Effective batch size = per_device_train_batch_size × gradient_accumulation_steps
per_device_train_batch_size = 4
gradient_accumulation_steps = 4
# Effective batch size = 4 × 4 = 16
When VRAM can't handle a large batch, use gradient accumulation to simulate it.
Warmup
Learning rate gradually increases from 0 to the set value at training start. Prevents large early updates from destroying pre-trained knowledge.
Recommended: 3–10% of total steps, or 10–100 steps
Monitoring Training
Loss Curves
The most important metric during training is loss:
Normal loss curve:
- Rapid decline → slow decline → plateau
Overfitting signals:
- Training loss keeps dropping
- Validation loss starts rising ← danger!
Underfitting signals:
- Loss drops very slowly or barely moves
- Final loss value is still high
Practical Monitoring
args = TrainingArguments(
logging_steps=10,
eval_strategy="steps",
eval_steps=50,
save_strategy="steps",
save_steps=100,
load_best_model_at_end=True,
)
Visualize with TensorBoard or Weights & Biases:
tensorboard --logdir ./output/runs
Common Issues
Overfitting
Symptoms: Training loss is very low but real-world performance is poor; model tends to "copy-paste" training data responses.
Solutions: Fewer epochs, more data, higher dropout, lower learning rate, smaller rank.
Catastrophic Forgetting
Symptoms: Model improves on target task but general capabilities degrade noticeably — forgets math, can't write code anymore.

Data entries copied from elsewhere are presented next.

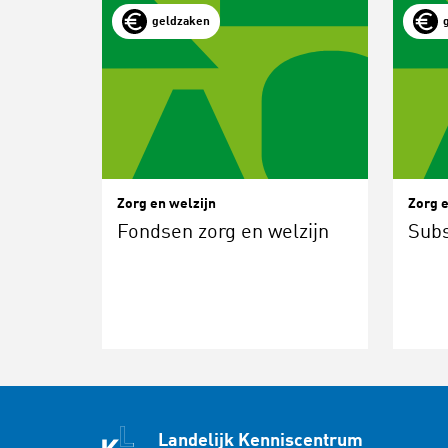
geldzaken
Zorg en welzijn
Zorg e
Fondsen zorg en welzijn
Subs
Landelijk Kenniscentrum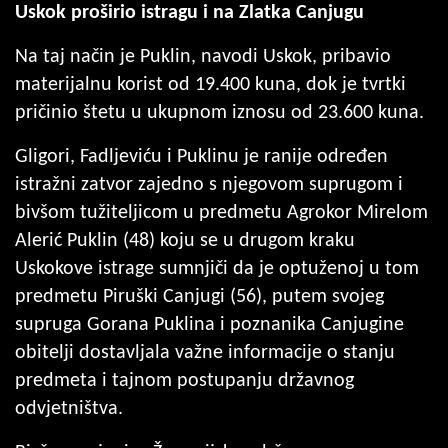
Uskok proširio istragu i na Zlatka Canjugu
Na taj način je Puklin, navodi Uskok, pribavio
materijalnu korist od 19.400 kuna, dok je tvrtki
pričinio štetu u ukupnom iznosu od 23.600 kuna.
Gligori, Fadljeviću i Puklinu je ranije određen
istražni zatvor zajedno s njegovom suprugom i
bivšom tužiteljicom u predmetu Agrokor Mirelom
Alerić Puklin (48) koju se u drugom kraku
Uskokove istrage sumnjiči da je optuženoj u tom
predmetu Piruški Canjugi (56), putem svojeg
supruga Gorana Puklina i poznanika Canjugine
obitelji dostavljala važne informacije o stanju
predmeta i tajnom postupanju državnog
odvjetništva.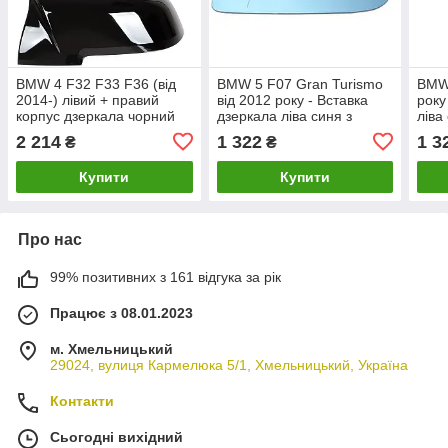
BMW 4 F32 F33 F36 (від
BMW 5 F07 Gran Turismo
BMW 
2014-) лівий + правий
від 2012 року - Вставка
року
корпус дзеркала чорний
дзеркала ліва синя з
ліва
глянець, БМВ
підігрівом
2 214
1 322
1 3
₴
₴
Купити
Купити
Про нас
99% позитивних з 161 відгука за рік
Працює з 08.01.2023
м. Хмельницький
29024, вулиця Кармелюка 5/1, Хмельницький, Україна
Контакти
Сьогодні вихідний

Solutions: Mix general-purpose data into training, lower learning rate, fewer epochs, use LoRA instead of full fine-tuning (LoRA naturally mitigates this).
Abnormal Loss Curves
Loss oscillating: Learning rate too high — reduce it. Loss not decreasing: Learning rate too low, or data format issues (model isn't learning what you intended). Loss spike: Possibly hit anomalous data — check data quality.
Key Takeaways
- Start with Unsloth or Axolotl — they simplify configuration, getting fine-tuning running in dozens of lines.
- Learning rate is the most important hyperparameter. LoRA: 2e-4, full fine-tuning: 2e-5.
- 1–3 epochs is usually sufficient. Beyond 5 likely means overfitting.
- Loss curves are the core tool for judging training status. Training loss down + validation loss up = overfitting.
- Catastrophic forgetting is a common fine-tuning pitfall. Mitigate with LoRA, low learning rate, and mixing in general data.